I entertained the other day a young New Zealander who had never heard of Dan Carter’s groin and had no interest in the Rugby World Cup. There are, of course, a few New Zealanders who will tell you they have no interest in the Rugby World Cup, but the fact that they need to tell you betrays their insincerity (and have you ever noticed how people who affect no interest in the things that others are excited by always do so with a nauseating air of moral superiority?) But this guy, quite genuinely and simply, was not interested.
I know this, not because he told me so in condescending tones, but because he is only four weeks old. He is very interested in his mother, who is my daughter-in-law, and in various other things that stop him from crying, but so far Dan Carter remains a non sequitur in his life.
It won’t always be so. On the same day that we shared the lunch, his father declared he was taking a media-free day because he feared the World Cup was dominating too much of his life and he needed to reduce his anxiety levels. I felt the same way. So young William is likely to catch some sort of interest in the days ahead but right now, his insouciance is something of a tonic to us all.
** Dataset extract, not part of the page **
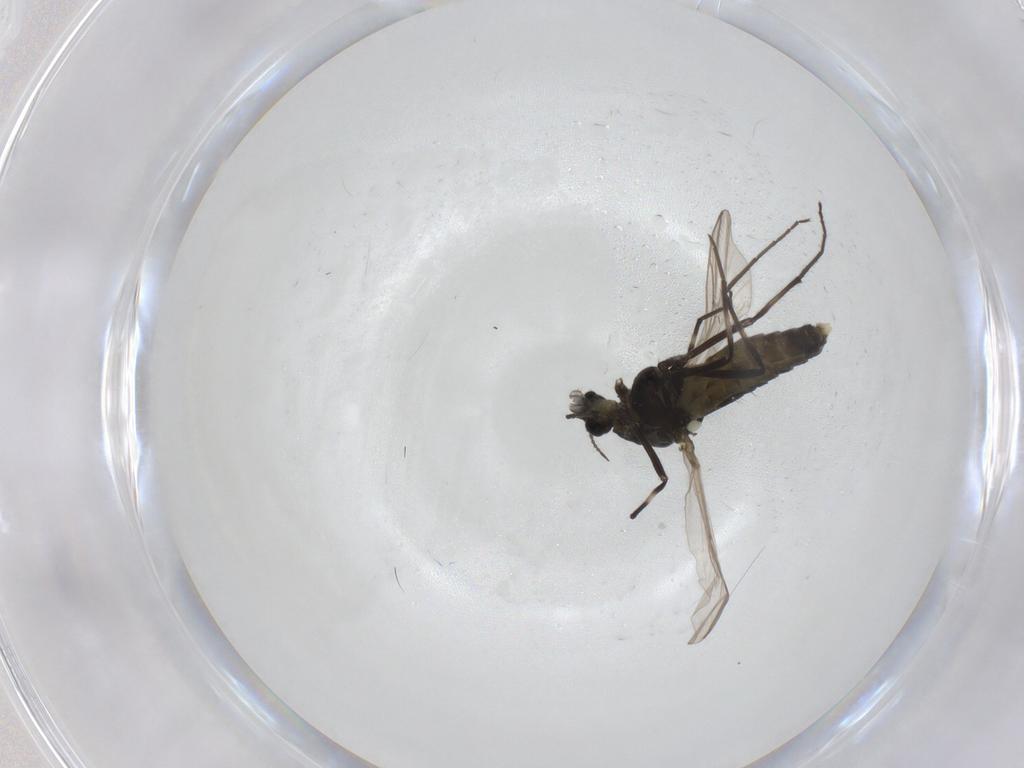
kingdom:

People’s, or certainly men’s, ability to follow sports teams is an intriguing thing. It doesn’t seem to matter whether you are Brazilian or Bulgarian or if you prefer darts or the discus: a couple of contestants will generate a following and then a wish, often passionate, that the blue guys should beat the red guys. It won’t affect my life if the All Blacks win the World Cup or if they don’t, but I want them to. I acknowledge the inherent uselessness of the fact that one team can kick a ball more accurately than another, but I still want it to be my team that kicks it better. I acknowledge that someone else’s team might be full of nicer guys than we have in my team, and I still want my team to beat them. Is any of this logical?
I think it must be. By its sheer universality, I think this drive to identify must meet some human need. Better then to acknowledge it, and try to manage it, than to deny it.
William’s father had taken a step towards managing, when he looked inside himself, acknowledged extremes he didn’t like and swore off newspapers and websites for the day. A former Northland All Black once, unusually, made a significant comment during one of those witless interviews they conduct with captains leaving the field. His team had just lost. “How do you feel?” they said. “You must be gutted.” He stood there, muddied and sweating and with a trace or two of blood, and he said, “Oh, yeah. But you know, there’s a hundred million Chinese who don’t give a damn what division Northland will be playing in next season.”
Well done, that man. The sun will rise tomorrow, and the world will go on, caring about things of greater moment. And yet … and yet … do you reckon the forwards have got it?
There is a Christian challenge in all of this, and it is not to give up any inherent interest in things that people are interested in the world over, and have been throughout history. Some Christians think it is: I once received a letter from a man who told me in tones of unbelievable righteousness that, although he had been brought up in the same Dunedin street as Carisbrook, he had only ever been inside the ground half a dozen times and never once when there was a game on. I did not feel challenged. Frankly, he sounded like a sad guy. But when all around me are making idols, I need to keep a clear perspective.
William’s attitude to it all is more than helpful. He will still be here, needing both his mother and his father and causing all of us to tremble long after New Zealand has won or lost not just this World Cup but many more ahead, that he will assuredly worry over too. And through it all, the followers of Jesus are called to live in the world, and to stay close to those we live among, and always keep our eyes on higher things.